*PASSAGE TO READ*.

I have a 60 1/2 rabbet block plane. By virtue of it being a rabbet plane, it can do something a regular block plane can't.  What I'm wondering is: Are there things a regular block plane can do that a rabbet block plan can't, or maybe just do better?

Thx, Jeff


RE: Question about block planes - Aram - 02-07-2019

(02-07-2019, 01:45 PM)MVWoodworks Wrote: I have a 60 1/2 rabbet block plane. By virtue of it being a rabbet plane, it can do something a regular block plane can't.  What I'm wondering is: Are there things a regular block plane can do that a rabbet block plan can't, or maybe just do better?

Thx, Jeff

A regular block plane is a lot less likely to leave blood on your workpiece.

Big Grin

I'm curious about this too. I've heard of people using rabbet block planes as regular block planes. I don't see why you couldn't do that. A couple possible considerations, besides blood trails:

1. Many rabbet block planes do not have adjustable mouths. You might want that feature.
2. For rabbets, you want a straight, square blade. For general use, you probably want a light curve, or at least relieved corners. So you might end up with one rabbet block plane with two blades. Maybe more, if you want to add microbevels for different cutting angles.


RE: Question about block planes - AHill - 02-07-2019

A regular block plane can fit in your pocket without much worry about making a hole in your pocket. You can find pocket-sized regular block planes, but not so much with rabbet planes, where the width of the blade needs to accommodate a "normal" rabbet width. Regular block planes also tend to be easier to hold, because you can grab the sides without risking touching the blade. Because the sides of a regular block plane are solid and usually pretty square to the sole, you can shoot with a regular block plane, but not with a rabbet plane.

*SOURCE DATA*.
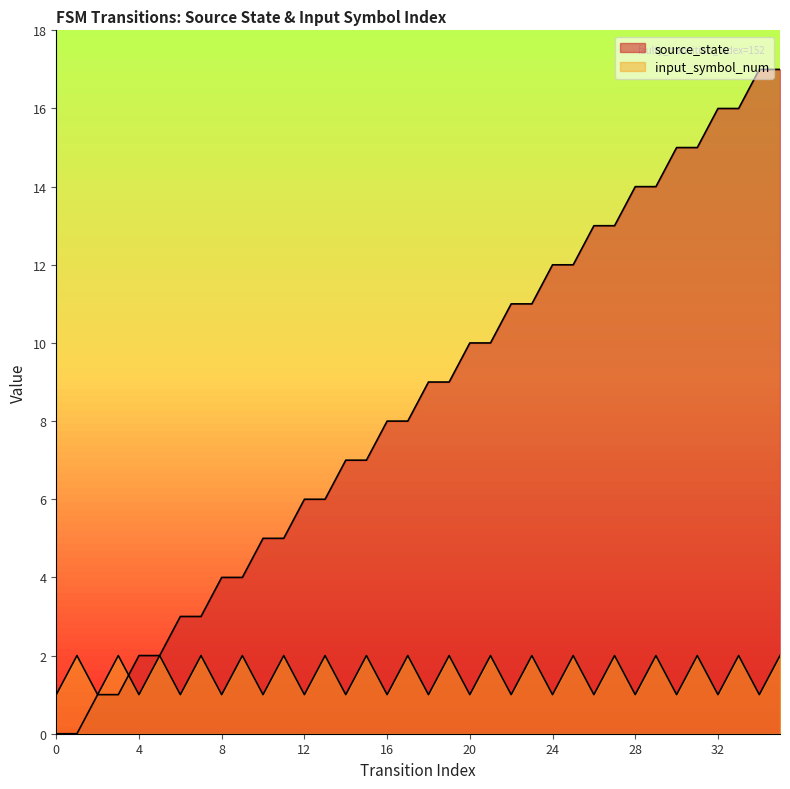

Rank the series by their average value, from lowest to highest.

input_symbol_num, source_state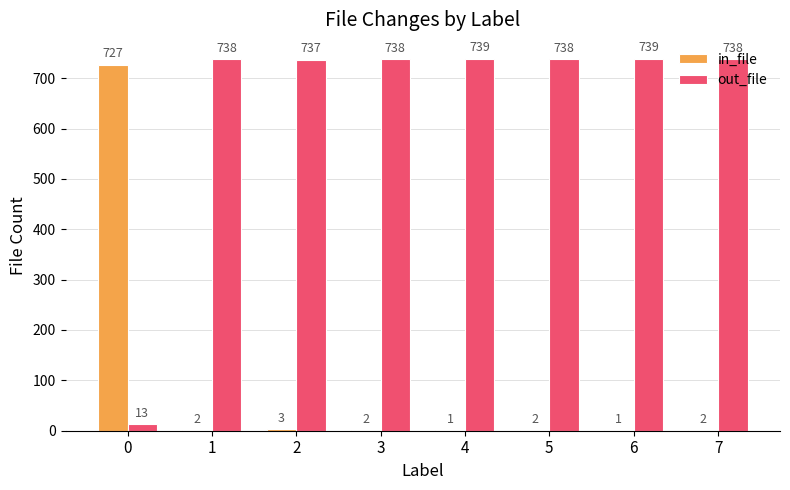

What is the average value of the out_file series?

648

*PARTS OF THE EXERCISE*.
A - In the block plane discussion, copy the text from "RE: Question about block planes - Aram" to "on your workpiece.", replacing "workpiece" with "project".
B - In the block plane discussion, what makes it possible to shoot with a regular block plane?
C - Continue the block plane discussion from its last sentence.
None of the material is needed.

*RESPONSES BY ITEM NUMBER*.
A -
RE: Question about block planes - Aram - 02-07-2019

(02-07-2019, 01:45 PM)MVWoodworks Wrote: I have a 60 1/2 rabbet block plane. By virtue of it being a rabbet plane, it can do something a regular block plane can't.  What I'm wondering is: Are there things a regular block plane can do that a rabbet block plan can't, or maybe just do better?

Thx, Jeff

A regular block plane is a lot less likely to leave blood on your project.

B - Its sides are solid and usually pretty square to the sole.

C -
RE: Question about block planes - MVWoodworks - 02-07-2019

Thanks to both of you, great information.


RE: Question about block planes - Rob Young - 02-08-2019

Can't use a rabbeting block plane on a small shooting board. Handy to have if you work small pieces.

And as mentioned above, for the 60-1/2R to work as a rabbet plane, you need a blade that has square corners and protrudes just a smidgen. Using this blade and attempting to use the plane as a regular block plane invites tracks and gouges. Multiple blades is a solution.

And if you have one of the LN 60-1/2Rs with the nickers, don't forget to retract them before doing smoothing work.

To me, the 60-1/2R has always seemed like a solution in search of a problem. I don't find it to be a great rabbet plane or a great block plane.

The 140 skew rabbet block planes attempt to deal with this by having a removable side and for the most part it does work. But this makes it a bit fiddly.

I use a rabbet plane as a rabbet plane and a block plane as a block plane. And I use a shoulder plane as a shoulder plane, they don't make very good rabbet planes. This fits well with the "more tools is better" philosophy that makes the world go around.